Segment Start: Given information

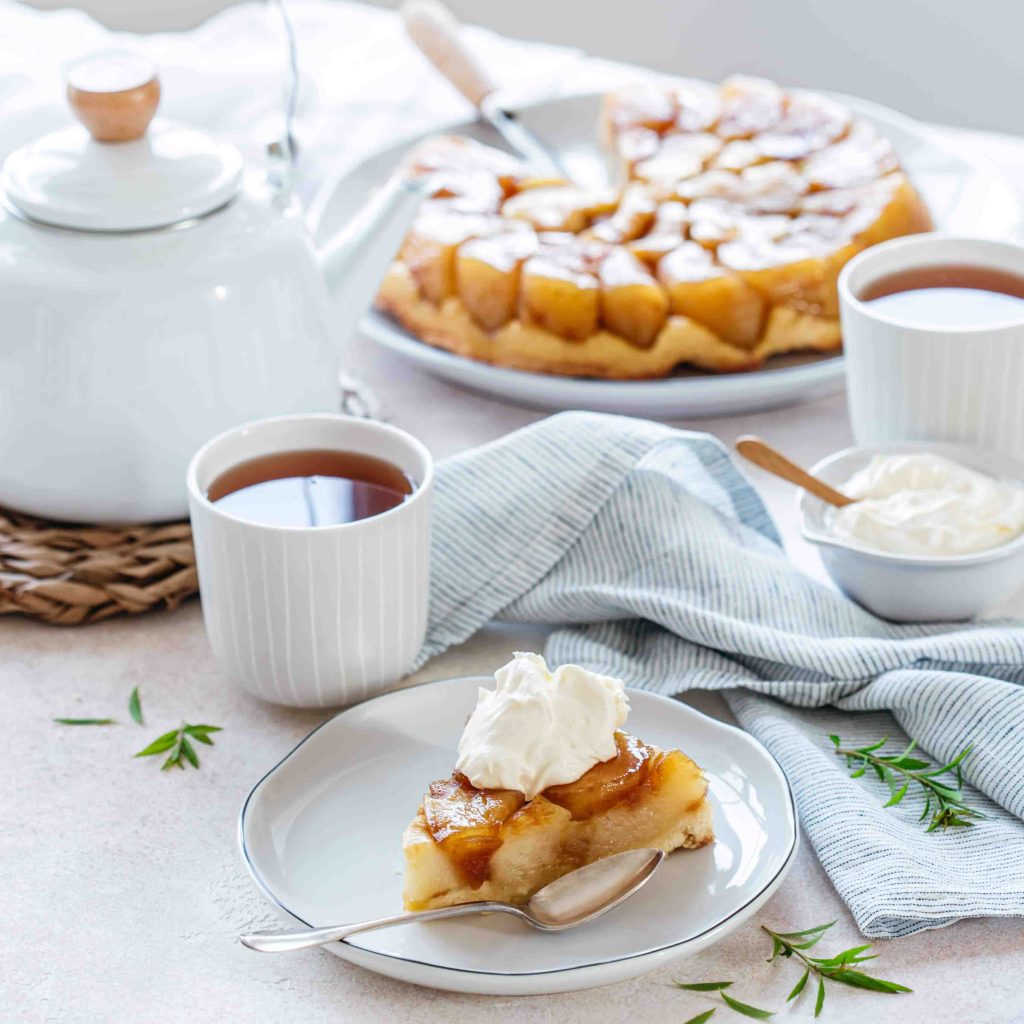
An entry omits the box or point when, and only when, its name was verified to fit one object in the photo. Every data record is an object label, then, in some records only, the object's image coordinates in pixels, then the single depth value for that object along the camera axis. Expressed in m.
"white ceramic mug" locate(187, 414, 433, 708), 1.19
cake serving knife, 1.65
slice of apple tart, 1.10
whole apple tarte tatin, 1.43
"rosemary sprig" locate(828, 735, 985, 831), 1.17
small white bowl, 1.24
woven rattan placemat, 1.27
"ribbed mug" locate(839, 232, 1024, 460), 1.30
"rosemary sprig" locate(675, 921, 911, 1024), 1.08
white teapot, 1.26
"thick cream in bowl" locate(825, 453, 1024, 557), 1.25
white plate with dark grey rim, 1.08
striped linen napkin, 1.14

Segment End: Given information

**Exercise details**: List every line above containing the word "white".

**Response to the exercise**:
"white ceramic mug" locate(187, 414, 433, 708), 1.19
small white bowl, 1.24
white teapot, 1.26
white plate with dark grey rim, 1.08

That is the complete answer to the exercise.